Non immaginavo che l'organizzazione di un tour come questo, un evento che io continuo a leggere come semplice e positivo nella sua essenza, potesse trasformarsi anche in una serie di comportamenti e critiche pesanti e inaccettabili. L'integralismo e l'ortodossia al limite della paranoia hanno intaccato parte dell'Italia alternativa? O è forse un qualche cosa di più sottile e più subdolo che si è insinuato tra le spaccature di questo movimento? La filosofia dell'anche troppo (anche troppi questi soldi per Annie Anxiety, ritenetevi fortunati...), la quantizzazione dell'arte e dell'opposizione; le esclusive, il crogiolarsi in situazioni di miseria economica e spirituale, l'intolleranza per il «diverso» perché «nemico» ... E' giunto il momento di guardarsi in faccia e guardarsi addosso. Per poi scoprire che, con tutta probabilità, ci sono gli stessi occhi, lo stesso cuore, la stessa voglia di vivere e di cambiare (in meglio!) questo mondo.

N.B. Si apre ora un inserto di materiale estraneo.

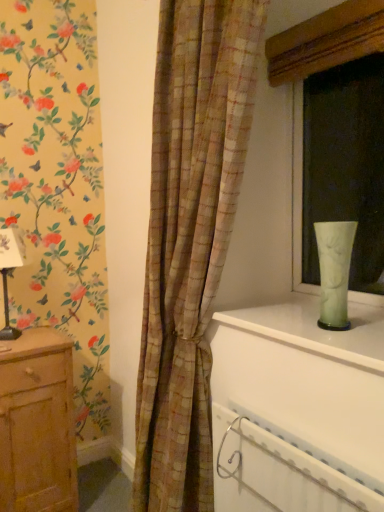
Find the location of a particular element. Image resolution: width=384 pixels, height=512 pixels. vacant area on top of wooden chest of drawers at left (from a real-world perspective) is located at coordinates tap(24, 339).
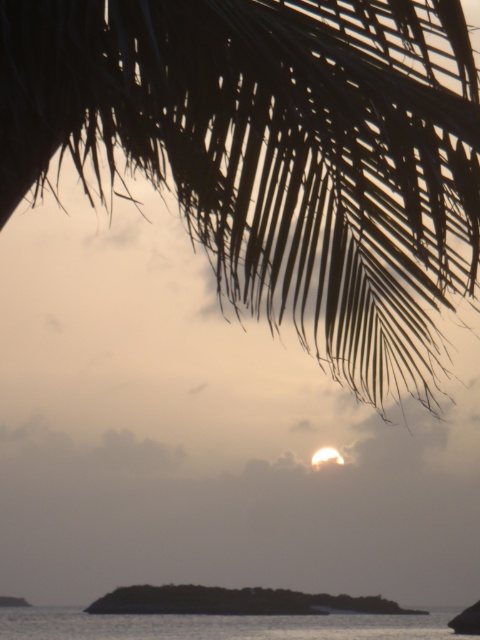
You are an artist trying to paint the sunset scene. You want to place the silky black palm fronds at upper center and the transparent water at lower center accurately. Based on the scene, which object is positioned to the right of the other?

The silky black palm fronds at upper center is to the right of transparent water at lower center.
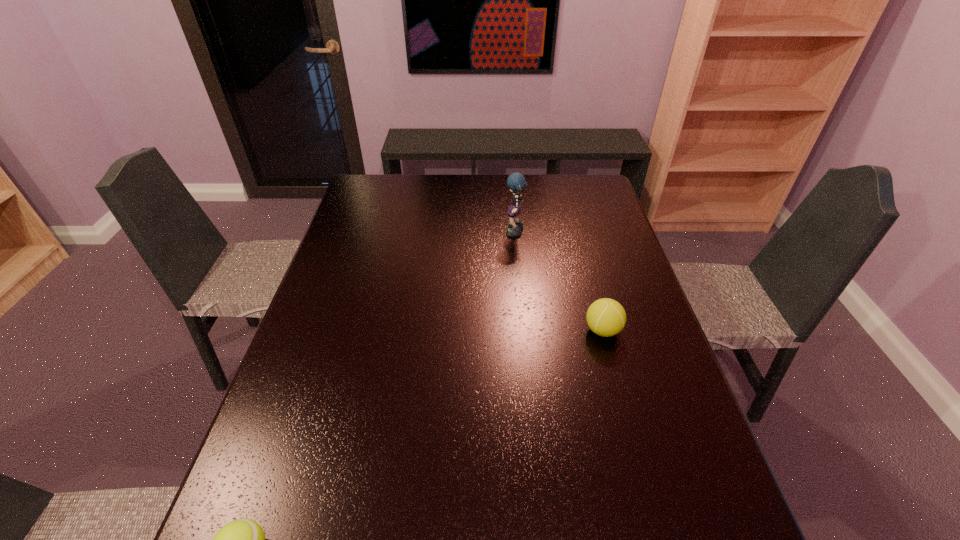
Identify the location of the tallest object. (516, 182).

Image resolution: width=960 pixels, height=540 pixels. I want to click on rag doll, so click(x=516, y=182).

Find the location of a particular element. the farther tennis ball is located at coordinates (606, 317).

Where is `the rightmost object`? The height and width of the screenshot is (540, 960). the rightmost object is located at coordinates (606, 317).

Where is `free region located 0.190m on the front-facing side of the rag doll`? free region located 0.190m on the front-facing side of the rag doll is located at coordinates (448, 233).

The image size is (960, 540). Identify the location of vacant position located 0.230m on the front-facing side of the rag doll. (436, 233).

Identify the location of vacant space located 0.130m on the front-facing side of the rag doll. (466, 233).

At what (x,y) coordinates should I click in order to perform the action: click on vacant space situated 0.110m on the left of the rightmost object. Please return your answer as a coordinate pair (x, y). This screenshot has height=540, width=960. Looking at the image, I should click on (542, 330).

Identify the location of object at the right edge. (606, 317).

In the image, there is a desktop. Where is `vacant space at the far edge`? This screenshot has height=540, width=960. vacant space at the far edge is located at coordinates (415, 173).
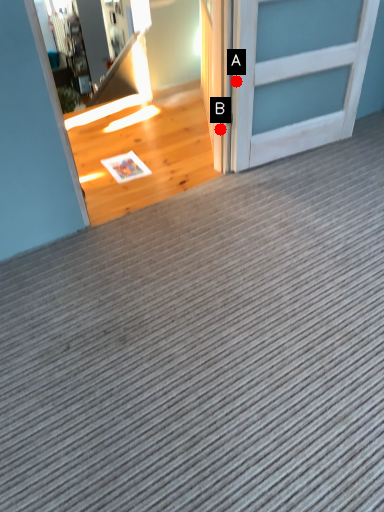
Question: Two points are circled on the image, labeled by A and B beside each circle. Which point is closer to the camera?

Choices:
 (A) A is closer
 (B) B is closer

Answer: (A)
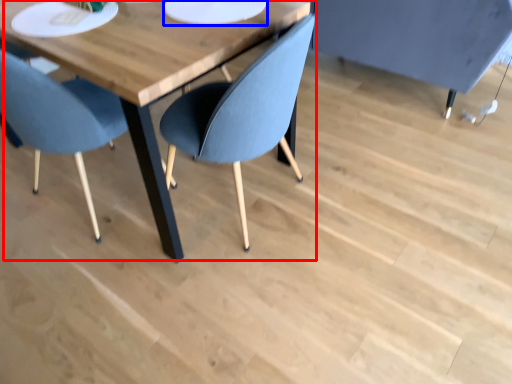
Question: Which object appears farthest to the camera in this image, table (highlighted by a red box) or paper plate (highlighted by a blue box)?

Choices:
 (A) table
 (B) paper plate

Answer: (B)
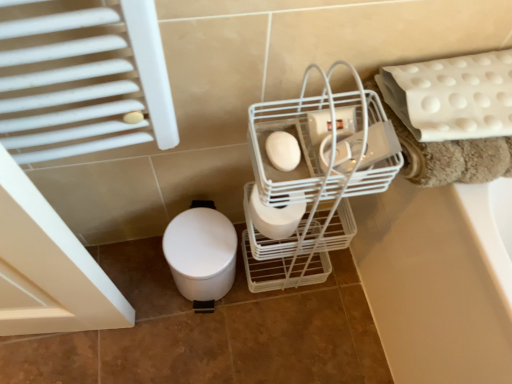
Question: Which direction should I rotate to look at white matte toilet paper at center, which is the second toilet paper from back to front, — up or down?

Choices:
 (A) down
 (B) up

Answer: (B)

Question: Which direction should I rotate to look at white matte toilet paper at center, which is the first toilet paper in bottom-to-top order, — up or down?

Choices:
 (A) down
 (B) up

Answer: (A)

Question: Could you tell me if white matte toilet at lower left is facing white matte toilet paper at center, the first toilet paper viewed from the top?

Choices:
 (A) yes
 (B) no

Answer: (B)

Question: From the image's perspective, is white matte toilet at lower left beneath white matte toilet paper at center, positioned as the 1th toilet paper in front-to-back order?

Choices:
 (A) yes
 (B) no

Answer: (A)

Question: Is white matte toilet at lower left at the left side of white matte toilet paper at center, which is the second toilet paper from back to front?

Choices:
 (A) no
 (B) yes

Answer: (B)

Question: Is white matte toilet at lower left far away from white matte toilet paper at center, positioned as the 1th toilet paper in front-to-back order?

Choices:
 (A) yes
 (B) no

Answer: (B)

Question: Is white matte toilet at lower left taller than white matte toilet paper at center, which is the second toilet paper from back to front?

Choices:
 (A) no
 (B) yes

Answer: (B)

Question: Is white matte toilet at lower left thinner than white matte toilet paper at center, the first toilet paper viewed from the top?

Choices:
 (A) yes
 (B) no

Answer: (B)

Question: Considering the relative positions of white wire basket at center and white matte toilet paper at center, which is the second toilet paper from back to front, in the image provided, is white wire basket at center behind white matte toilet paper at center, which is the second toilet paper from back to front,?

Choices:
 (A) no
 (B) yes

Answer: (A)

Question: Is white wire basket at center closer to the viewer compared to white matte toilet paper at center, positioned as the 1th toilet paper in front-to-back order?

Choices:
 (A) yes
 (B) no

Answer: (A)

Question: Considering the relative sizes of white wire basket at center and white matte toilet paper at center, positioned as the 1th toilet paper in front-to-back order, in the image provided, is white wire basket at center thinner than white matte toilet paper at center, positioned as the 1th toilet paper in front-to-back order,?

Choices:
 (A) yes
 (B) no

Answer: (B)

Question: Is there a large distance between white wire basket at center and white matte toilet paper at center, which is the second toilet paper from back to front?

Choices:
 (A) no
 (B) yes

Answer: (A)

Question: From a real-world perspective, is white wire basket at center positioned over white matte toilet paper at center, positioned as the 1th toilet paper in front-to-back order, based on gravity?

Choices:
 (A) yes
 (B) no

Answer: (B)

Question: Is white wire basket at center to the right of white matte toilet paper at center, the first toilet paper viewed from the top, from the viewer's perspective?

Choices:
 (A) yes
 (B) no

Answer: (A)

Question: From a real-world perspective, is white matte toilet at lower left under white wire basket at center?

Choices:
 (A) yes
 (B) no

Answer: (A)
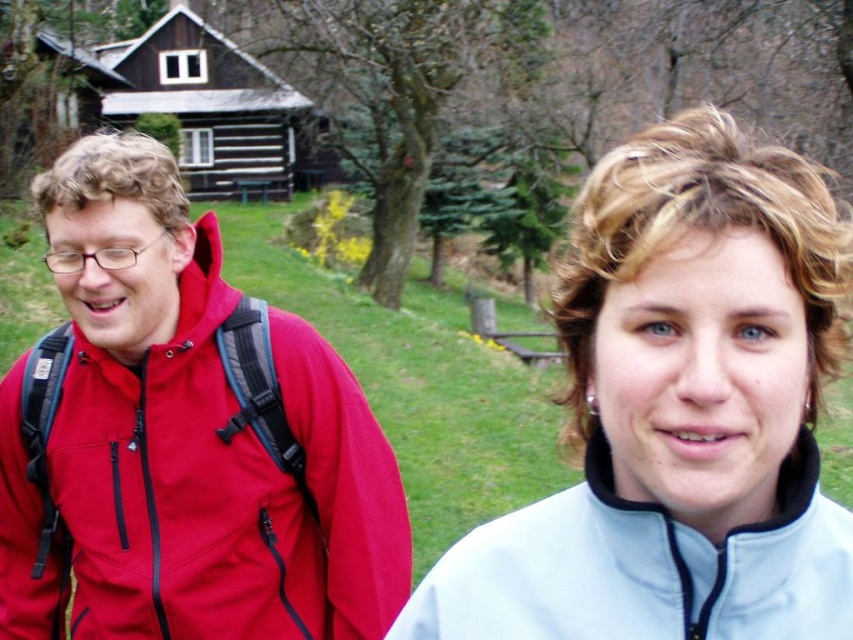
Between point (814, 381) and point (82, 413), which one is positioned behind?

The point (82, 413) is behind.

The image size is (853, 640). What do you see at coordinates (679, 412) in the screenshot? I see `light blue fleece jacket at center` at bounding box center [679, 412].

This screenshot has height=640, width=853. I want to click on light blue fleece jacket at center, so click(x=679, y=412).

Is light blue fleece jacket at center in front of white fleece sweatshirt at center?

That is True.

Describe the element at coordinates (679, 412) in the screenshot. I see `light blue fleece jacket at center` at that location.

Where is `light blue fleece jacket at center`? The image size is (853, 640). light blue fleece jacket at center is located at coordinates (679, 412).

Measure the distance between matte red jacket at left and white fleece sweatshirt at center.

matte red jacket at left and white fleece sweatshirt at center are 5.35 feet apart.

Who is more forward, (396, 532) or (822, 572)?

Point (822, 572)

Does point (103, 374) lie behind point (560, 500)?

Yes, it is behind point (560, 500).

This screenshot has width=853, height=640. What are the coordinates of `matte red jacket at left` in the screenshot? It's located at (183, 438).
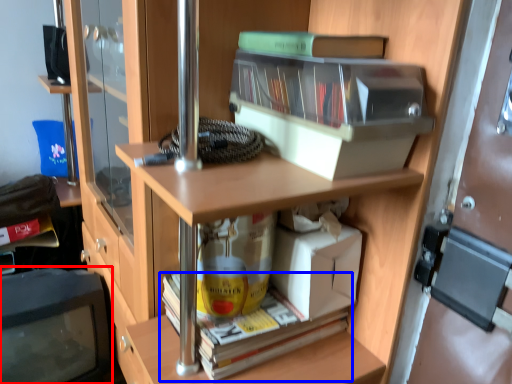
Question: Which object appears closest to the camera in this image, computer monitor (highlighted by a red box) or book (highlighted by a blue box)?

Choices:
 (A) computer monitor
 (B) book

Answer: (B)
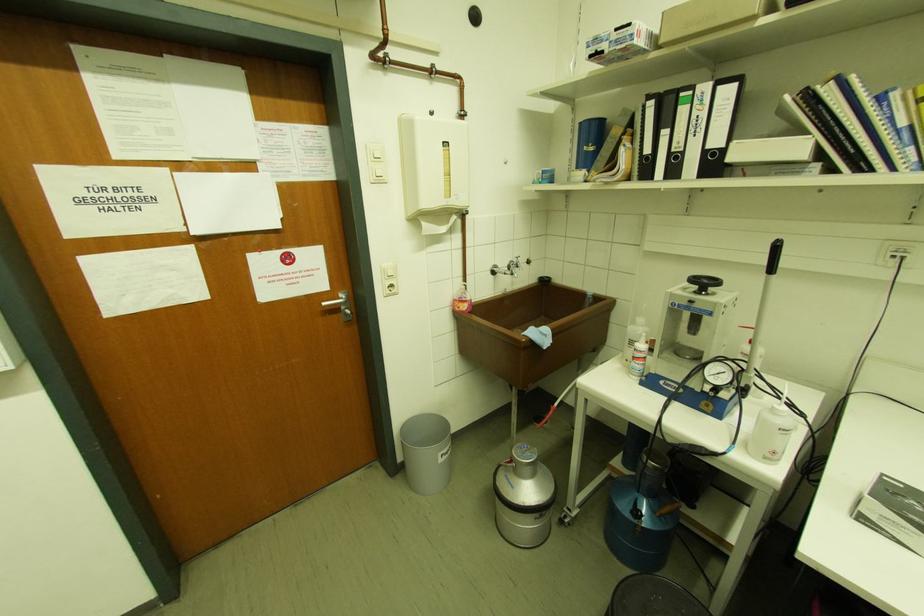
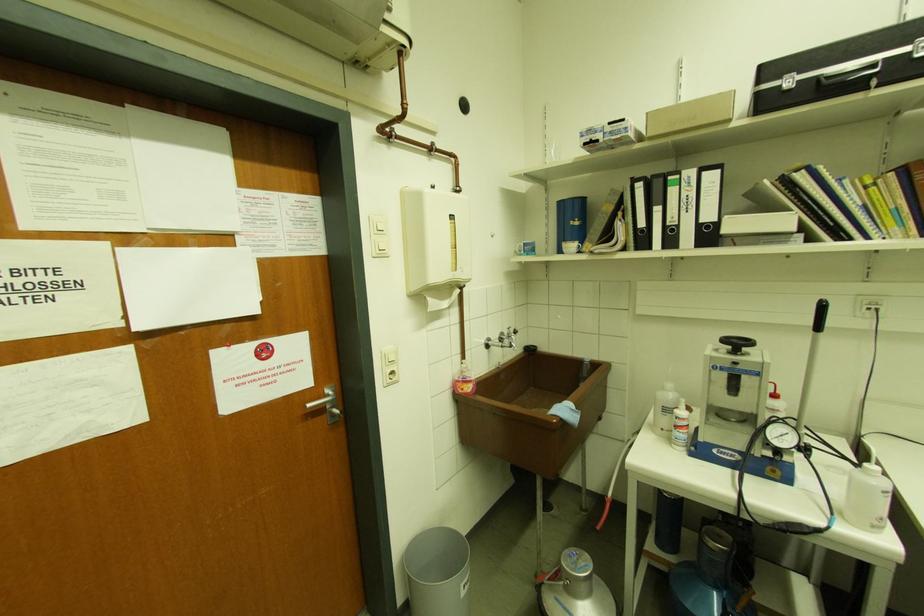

«...Molti piccoli pesci, chiusi in una vasca / Nella vetrina di un negozio qualsiasi / A spartirsi uno spazio sempre uguale / A dividersi le stesse briciole di pane / Sempre uguale, giorno dopo giorno / A impazzire assieme, lottando contro al vetro / Siamo come quei piccoli pesci / Nello stesso mondo, aria invece dell'acqua / E lottiamo contro a cose che ci imprigionano ma non riusciamo a vedere / Molti piccoli pesci in una vasca / Ogni pesce è di un diverso colore / Ma è solo quando sono vicini / Tutti assieme / Che nello spazio disperato della vasca d'acqua / Si accende un arcobaleno pericoloso...».
«...Dici che mi ammazzano se dico che mi piace David Bowie?» (Annie Anxiety, Milano 3 ottobre 1984, prima della trasmissione di Radio Popolare).